=== Prompt ===
Change "chart" to "graph" throughout the material from its first line through the line containing "Reading right to", then reproduce those lines with nothing else altered.

=== Collection entries ===

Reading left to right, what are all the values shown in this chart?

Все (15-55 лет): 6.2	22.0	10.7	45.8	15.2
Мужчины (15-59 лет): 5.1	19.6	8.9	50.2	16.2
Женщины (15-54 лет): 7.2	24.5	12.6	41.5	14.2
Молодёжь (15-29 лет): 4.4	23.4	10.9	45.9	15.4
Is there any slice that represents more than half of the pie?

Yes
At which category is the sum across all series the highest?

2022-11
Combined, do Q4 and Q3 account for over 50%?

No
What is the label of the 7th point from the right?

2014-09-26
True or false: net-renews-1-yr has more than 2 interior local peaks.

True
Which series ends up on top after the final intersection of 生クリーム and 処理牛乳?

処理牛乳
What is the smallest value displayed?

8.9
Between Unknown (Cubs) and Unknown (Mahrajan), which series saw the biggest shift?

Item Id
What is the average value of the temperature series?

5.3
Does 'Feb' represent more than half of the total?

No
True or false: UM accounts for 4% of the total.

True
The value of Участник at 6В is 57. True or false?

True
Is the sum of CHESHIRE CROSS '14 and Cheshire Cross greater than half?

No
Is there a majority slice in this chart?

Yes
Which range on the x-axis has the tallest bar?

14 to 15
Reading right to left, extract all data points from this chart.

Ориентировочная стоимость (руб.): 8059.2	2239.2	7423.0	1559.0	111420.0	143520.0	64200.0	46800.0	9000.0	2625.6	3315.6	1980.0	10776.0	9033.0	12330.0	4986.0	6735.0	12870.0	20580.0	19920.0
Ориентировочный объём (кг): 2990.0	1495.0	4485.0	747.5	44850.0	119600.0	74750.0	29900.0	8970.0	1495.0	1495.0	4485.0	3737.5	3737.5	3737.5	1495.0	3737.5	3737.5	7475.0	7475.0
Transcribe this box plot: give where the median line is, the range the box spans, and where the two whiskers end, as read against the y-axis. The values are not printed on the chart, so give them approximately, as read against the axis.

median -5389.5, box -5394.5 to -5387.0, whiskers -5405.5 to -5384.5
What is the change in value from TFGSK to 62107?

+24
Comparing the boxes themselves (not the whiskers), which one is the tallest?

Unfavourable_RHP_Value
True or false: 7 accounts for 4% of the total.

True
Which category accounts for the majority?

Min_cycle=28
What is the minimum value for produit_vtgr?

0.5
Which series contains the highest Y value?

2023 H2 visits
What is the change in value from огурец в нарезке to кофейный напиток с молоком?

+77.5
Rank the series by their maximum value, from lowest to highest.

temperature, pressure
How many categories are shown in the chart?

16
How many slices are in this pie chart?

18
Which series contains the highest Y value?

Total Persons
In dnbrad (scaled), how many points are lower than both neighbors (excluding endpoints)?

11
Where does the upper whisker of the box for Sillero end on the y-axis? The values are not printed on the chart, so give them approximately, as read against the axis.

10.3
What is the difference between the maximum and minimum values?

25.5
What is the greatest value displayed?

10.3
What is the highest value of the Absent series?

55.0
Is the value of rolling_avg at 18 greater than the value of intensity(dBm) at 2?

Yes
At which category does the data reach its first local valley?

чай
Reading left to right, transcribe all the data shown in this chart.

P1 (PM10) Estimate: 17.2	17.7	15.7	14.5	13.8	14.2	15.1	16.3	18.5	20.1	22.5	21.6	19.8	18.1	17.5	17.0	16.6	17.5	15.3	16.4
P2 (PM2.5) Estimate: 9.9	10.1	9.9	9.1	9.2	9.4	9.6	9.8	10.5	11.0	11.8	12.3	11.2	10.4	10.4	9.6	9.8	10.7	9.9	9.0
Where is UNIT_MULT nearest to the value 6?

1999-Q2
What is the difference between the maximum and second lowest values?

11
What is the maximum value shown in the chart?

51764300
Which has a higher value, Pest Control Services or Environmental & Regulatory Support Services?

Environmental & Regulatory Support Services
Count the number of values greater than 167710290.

=== Output for this exercise ===
Reading left to right, what are all the values shown in this graph?

Все (15-55 лет): 6.2	22.0	10.7	45.8	15.2
Мужчины (15-59 лет): 5.1	19.6	8.9	50.2	16.2
Женщины (15-54 лет): 7.2	24.5	12.6	41.5	14.2
Молодёжь (15-29 лет): 4.4	23.4	10.9	45.9	15.4
Is there any slice that represents more than half of the pie?

Yes
At which category is the sum across all series the highest?

2022-11
Combined, do Q4 and Q3 account for over 50%?

No
What is the label of the 7th point from the right?

2014-09-26
True or false: net-renews-1-yr has more than 2 interior local peaks.

True
Which series ends up on top after the final intersection of 生クリーム and 処理牛乳?

処理牛乳
What is the smallest value displayed?

8.9
Between Unknown (Cubs) and Unknown (Mahrajan), which series saw the biggest shift?

Item Id
What is the average value of the temperature series?

5.3
Does 'Feb' represent more than half of the total?

No
True or false: UM accounts for 4% of the total.

True
The value of Участник at 6В is 57. True or false?

True
Is the sum of CHESHIRE CROSS '14 and Cheshire Cross greater than half?

No
Is there a majority slice in this graph?

Yes
Which range on the x-axis has the tallest bar?

14 to 15
Reading right to left, extract all data points from this graph.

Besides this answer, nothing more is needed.